According to latest Department of Energy data published this week, the US imported 62 LNG cargos in the first ten months of 2012. The cargos were obtained from world markets where prices are up to three times higher than the US.

The US NYMEX market closed at $3.70/MMBtu on Monday 3rd of December, while Europe’s Zeebrugge gas market closed at $10.50/MMBtu. Meanwhile, Asian prices have been trading even higher at more than $13/MMBtu.

“US LNG producers have an opportunity to liquefy low cost domestic gas to fill the demand met by these imported cargos,” said Bob Nimocks, president of Zeus Development Corporation. “The challenge is liquefaction capacity.”

According to a Zeus survey, 34 US plants can produce about 2m gallons of LNG daily. Yet, half is needed for local pipeline balancing, what the industry calls “peakshaving.” The other half is being sold by tanker truck to growing US transportation and industrial markets.

These markets outbid importers because without LNG they would have to rely upon even higher priced petroleum fuels, such as distillate, which sell for about $22/MMBtu. In some regions, such as New England, demand for LNG has risen sharply. The largest supplier, Distrigas of Massachusetts, however, must import its LNG via tanker ship from Trinidad. In recent years, Trinidad has been selling more cargos to Asia.

Rising demand for transportation and industrial fuel combined with penned up demand from importers is spurring new liquefaction projects in North America. At least 20 projects have been announced. Yet, in total, they will add just 2m gallons per day to domestic supply. LNG imports thus far in 2012 have averaged 6m gallons per day.

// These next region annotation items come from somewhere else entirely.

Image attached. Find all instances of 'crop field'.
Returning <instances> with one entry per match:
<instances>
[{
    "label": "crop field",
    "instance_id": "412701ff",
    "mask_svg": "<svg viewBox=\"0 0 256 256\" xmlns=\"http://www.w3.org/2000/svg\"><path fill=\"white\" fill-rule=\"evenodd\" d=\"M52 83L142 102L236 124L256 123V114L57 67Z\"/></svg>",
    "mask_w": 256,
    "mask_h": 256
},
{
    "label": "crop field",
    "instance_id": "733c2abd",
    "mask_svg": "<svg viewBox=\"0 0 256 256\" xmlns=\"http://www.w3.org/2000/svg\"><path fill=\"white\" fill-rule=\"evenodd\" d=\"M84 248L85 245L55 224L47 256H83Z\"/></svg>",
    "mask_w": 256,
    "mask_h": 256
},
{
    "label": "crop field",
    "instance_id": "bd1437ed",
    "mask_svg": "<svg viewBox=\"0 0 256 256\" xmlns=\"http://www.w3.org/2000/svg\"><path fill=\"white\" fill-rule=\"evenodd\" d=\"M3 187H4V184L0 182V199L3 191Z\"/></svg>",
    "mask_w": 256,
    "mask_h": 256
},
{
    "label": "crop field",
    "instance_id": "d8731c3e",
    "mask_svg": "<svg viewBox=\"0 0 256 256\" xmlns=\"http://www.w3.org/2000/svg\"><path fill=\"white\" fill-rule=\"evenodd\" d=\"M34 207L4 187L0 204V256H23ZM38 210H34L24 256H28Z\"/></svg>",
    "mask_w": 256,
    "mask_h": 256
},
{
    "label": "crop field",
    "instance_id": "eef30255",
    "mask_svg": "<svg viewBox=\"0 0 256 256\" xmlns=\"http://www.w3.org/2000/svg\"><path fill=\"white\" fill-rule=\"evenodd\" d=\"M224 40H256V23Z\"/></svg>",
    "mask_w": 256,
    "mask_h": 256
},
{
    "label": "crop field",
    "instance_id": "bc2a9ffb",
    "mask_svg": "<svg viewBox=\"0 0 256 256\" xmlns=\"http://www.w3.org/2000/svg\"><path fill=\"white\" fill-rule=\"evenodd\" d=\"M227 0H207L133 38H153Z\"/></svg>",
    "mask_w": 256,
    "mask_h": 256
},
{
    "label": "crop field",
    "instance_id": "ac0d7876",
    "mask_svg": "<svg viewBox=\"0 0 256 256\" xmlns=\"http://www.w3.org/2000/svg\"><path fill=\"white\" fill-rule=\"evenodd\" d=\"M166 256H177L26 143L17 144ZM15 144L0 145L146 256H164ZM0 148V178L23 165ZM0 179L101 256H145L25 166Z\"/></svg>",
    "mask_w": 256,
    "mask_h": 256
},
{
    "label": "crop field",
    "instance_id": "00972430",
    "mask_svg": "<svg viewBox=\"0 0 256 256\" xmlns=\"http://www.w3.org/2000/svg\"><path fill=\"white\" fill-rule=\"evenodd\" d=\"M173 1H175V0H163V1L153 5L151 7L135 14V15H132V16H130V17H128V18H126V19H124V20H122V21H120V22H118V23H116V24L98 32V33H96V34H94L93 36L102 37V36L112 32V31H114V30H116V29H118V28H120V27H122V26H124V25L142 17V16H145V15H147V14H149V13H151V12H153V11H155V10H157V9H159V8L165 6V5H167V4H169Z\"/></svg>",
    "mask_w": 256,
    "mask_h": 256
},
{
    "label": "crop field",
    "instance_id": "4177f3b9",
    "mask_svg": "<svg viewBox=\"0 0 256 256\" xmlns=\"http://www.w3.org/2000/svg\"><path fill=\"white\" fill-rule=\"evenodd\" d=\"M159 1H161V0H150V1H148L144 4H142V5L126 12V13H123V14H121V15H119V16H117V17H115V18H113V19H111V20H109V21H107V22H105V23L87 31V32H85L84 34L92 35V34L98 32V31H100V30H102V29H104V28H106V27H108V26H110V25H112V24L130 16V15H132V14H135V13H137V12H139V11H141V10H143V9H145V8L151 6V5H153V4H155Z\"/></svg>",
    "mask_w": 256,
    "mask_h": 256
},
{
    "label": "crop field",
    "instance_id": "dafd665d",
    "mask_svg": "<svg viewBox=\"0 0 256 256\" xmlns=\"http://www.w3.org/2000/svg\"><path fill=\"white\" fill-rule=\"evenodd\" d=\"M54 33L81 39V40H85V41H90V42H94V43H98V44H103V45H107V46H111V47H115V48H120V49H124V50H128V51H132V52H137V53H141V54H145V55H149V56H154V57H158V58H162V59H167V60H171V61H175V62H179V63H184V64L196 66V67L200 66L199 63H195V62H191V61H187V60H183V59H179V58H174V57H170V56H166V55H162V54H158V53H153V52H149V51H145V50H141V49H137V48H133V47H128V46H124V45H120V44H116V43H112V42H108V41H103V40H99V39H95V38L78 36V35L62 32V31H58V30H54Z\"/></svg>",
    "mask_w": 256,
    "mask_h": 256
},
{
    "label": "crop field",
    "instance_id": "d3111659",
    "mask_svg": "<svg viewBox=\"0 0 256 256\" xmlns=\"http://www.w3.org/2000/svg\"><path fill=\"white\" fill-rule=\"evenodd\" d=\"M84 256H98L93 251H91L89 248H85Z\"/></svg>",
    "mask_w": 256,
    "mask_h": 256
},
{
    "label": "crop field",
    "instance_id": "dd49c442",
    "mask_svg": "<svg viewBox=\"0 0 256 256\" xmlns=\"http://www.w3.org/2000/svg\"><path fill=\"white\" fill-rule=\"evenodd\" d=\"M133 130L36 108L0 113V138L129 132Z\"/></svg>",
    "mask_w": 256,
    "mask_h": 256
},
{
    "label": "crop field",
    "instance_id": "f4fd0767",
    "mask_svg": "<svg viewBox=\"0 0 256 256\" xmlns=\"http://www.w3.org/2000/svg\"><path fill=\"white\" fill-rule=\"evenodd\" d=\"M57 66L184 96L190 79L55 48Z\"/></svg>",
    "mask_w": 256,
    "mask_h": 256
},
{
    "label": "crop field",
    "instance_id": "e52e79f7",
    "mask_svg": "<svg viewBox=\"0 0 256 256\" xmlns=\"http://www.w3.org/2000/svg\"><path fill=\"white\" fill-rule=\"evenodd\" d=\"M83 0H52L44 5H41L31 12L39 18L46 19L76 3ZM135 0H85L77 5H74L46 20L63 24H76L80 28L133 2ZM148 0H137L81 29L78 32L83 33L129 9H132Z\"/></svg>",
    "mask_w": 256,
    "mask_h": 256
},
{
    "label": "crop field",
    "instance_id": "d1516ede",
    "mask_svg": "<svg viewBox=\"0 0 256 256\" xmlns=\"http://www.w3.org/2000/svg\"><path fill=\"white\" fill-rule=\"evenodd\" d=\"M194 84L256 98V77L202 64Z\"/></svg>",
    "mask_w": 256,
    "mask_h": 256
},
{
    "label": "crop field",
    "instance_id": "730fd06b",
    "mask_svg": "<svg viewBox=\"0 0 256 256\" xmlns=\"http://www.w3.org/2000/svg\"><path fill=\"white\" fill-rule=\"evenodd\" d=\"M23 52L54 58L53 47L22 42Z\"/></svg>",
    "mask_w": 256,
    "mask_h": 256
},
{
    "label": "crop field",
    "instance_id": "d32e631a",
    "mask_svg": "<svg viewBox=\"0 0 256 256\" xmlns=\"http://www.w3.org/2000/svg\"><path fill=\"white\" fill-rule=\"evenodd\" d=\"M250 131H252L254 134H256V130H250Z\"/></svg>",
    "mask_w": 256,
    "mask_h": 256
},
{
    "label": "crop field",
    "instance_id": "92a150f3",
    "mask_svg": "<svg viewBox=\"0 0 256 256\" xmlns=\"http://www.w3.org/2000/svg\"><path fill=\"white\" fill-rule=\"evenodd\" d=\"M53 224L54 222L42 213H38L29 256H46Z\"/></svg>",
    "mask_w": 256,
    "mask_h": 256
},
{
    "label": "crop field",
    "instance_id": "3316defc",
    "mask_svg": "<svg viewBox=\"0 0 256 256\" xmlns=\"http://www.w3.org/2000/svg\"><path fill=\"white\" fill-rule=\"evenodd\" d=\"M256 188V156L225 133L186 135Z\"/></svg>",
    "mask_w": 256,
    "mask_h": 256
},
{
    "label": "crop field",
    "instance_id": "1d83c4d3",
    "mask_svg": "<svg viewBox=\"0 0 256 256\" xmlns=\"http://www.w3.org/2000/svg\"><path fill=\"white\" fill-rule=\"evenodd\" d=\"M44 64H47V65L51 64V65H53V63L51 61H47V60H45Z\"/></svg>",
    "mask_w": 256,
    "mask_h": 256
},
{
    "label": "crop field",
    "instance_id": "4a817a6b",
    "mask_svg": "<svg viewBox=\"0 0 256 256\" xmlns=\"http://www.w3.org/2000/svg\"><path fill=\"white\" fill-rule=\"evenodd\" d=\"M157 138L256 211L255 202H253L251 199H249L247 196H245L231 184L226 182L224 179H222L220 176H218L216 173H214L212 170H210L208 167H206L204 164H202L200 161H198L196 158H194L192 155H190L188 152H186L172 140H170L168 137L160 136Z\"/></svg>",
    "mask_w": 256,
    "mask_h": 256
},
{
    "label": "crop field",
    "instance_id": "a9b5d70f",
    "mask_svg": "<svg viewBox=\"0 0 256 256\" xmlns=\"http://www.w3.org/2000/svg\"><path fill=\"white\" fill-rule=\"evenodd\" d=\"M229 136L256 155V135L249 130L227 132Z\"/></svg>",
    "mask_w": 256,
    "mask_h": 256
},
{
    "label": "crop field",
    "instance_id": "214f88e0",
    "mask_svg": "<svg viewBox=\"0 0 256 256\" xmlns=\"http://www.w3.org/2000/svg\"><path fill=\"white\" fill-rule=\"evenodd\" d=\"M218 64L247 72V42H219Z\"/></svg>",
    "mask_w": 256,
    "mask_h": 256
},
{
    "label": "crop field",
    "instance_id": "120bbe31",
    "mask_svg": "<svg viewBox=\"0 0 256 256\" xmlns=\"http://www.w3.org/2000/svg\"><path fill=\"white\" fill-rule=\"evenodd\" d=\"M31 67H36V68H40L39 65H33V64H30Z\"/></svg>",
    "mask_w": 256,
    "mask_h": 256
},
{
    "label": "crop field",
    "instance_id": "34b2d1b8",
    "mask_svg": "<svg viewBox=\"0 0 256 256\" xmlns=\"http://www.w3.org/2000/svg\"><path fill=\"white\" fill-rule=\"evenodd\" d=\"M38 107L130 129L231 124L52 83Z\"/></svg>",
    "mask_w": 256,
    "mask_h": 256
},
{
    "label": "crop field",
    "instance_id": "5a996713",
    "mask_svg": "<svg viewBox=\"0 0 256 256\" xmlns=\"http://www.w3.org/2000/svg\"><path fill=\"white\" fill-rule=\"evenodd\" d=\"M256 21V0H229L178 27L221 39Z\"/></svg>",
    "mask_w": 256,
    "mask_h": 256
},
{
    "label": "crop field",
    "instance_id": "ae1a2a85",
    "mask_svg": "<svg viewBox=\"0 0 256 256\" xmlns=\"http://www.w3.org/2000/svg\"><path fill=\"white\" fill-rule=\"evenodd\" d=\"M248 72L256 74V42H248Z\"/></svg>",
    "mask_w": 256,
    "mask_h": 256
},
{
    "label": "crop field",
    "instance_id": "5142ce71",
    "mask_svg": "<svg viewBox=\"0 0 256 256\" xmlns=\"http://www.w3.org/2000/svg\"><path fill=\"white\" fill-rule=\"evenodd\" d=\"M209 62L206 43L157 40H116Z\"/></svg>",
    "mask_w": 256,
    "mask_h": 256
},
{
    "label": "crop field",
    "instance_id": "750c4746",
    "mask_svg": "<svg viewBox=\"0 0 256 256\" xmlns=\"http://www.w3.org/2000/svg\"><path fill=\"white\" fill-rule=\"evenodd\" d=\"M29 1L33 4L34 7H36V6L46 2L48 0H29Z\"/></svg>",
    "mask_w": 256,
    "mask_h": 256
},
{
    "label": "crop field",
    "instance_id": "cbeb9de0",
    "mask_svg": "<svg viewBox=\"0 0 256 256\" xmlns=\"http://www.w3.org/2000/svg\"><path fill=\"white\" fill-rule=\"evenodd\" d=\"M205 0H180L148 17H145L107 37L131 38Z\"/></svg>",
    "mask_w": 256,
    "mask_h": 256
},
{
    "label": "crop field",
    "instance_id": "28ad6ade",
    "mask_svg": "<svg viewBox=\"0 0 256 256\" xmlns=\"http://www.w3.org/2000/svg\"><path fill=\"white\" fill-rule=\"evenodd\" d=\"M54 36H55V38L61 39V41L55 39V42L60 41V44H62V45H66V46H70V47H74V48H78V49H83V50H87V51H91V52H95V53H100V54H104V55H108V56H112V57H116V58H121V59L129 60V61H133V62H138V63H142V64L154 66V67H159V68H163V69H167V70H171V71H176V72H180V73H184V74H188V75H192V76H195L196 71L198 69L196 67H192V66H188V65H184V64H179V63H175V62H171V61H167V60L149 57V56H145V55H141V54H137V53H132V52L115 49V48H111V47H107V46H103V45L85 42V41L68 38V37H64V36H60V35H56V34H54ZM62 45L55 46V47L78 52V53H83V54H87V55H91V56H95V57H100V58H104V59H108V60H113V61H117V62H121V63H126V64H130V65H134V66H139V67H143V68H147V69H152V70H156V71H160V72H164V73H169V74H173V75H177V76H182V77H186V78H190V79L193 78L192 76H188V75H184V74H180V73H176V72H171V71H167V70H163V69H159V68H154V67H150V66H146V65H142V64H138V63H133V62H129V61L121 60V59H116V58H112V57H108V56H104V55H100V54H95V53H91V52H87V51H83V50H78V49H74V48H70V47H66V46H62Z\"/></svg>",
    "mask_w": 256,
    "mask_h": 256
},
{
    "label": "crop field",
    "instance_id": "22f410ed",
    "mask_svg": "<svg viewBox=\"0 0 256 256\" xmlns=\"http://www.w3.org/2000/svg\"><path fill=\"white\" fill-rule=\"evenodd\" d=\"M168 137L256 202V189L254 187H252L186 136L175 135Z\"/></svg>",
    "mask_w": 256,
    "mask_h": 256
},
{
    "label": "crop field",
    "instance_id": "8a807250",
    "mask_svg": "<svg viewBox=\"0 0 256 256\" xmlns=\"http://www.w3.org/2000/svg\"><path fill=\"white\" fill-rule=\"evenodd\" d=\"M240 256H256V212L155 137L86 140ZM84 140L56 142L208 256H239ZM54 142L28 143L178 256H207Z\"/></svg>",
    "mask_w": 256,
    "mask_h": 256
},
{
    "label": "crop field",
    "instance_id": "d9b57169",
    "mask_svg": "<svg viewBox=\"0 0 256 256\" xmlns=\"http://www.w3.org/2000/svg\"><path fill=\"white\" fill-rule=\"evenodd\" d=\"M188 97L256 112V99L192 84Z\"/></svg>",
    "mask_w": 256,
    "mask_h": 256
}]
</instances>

“Some regional markets are tightening as transportation and industry demand grows,” Tom Campbell, Zeus LNG fuel analysts and coauthor of a report, said. “Efforts by such firms as Clean Energy Fuels, Encana and Shell to market more LNG to transportation and industry is increasing demand faster than capacity can keep up.”

On Thursday 13th December, Zeus will present summary analysis to the North American LNG Fuel Supply Seminar at the Houston Magnolia Hotel. The Seminar features presentations on 11 LNG capacity expansion projects in varying stages of development.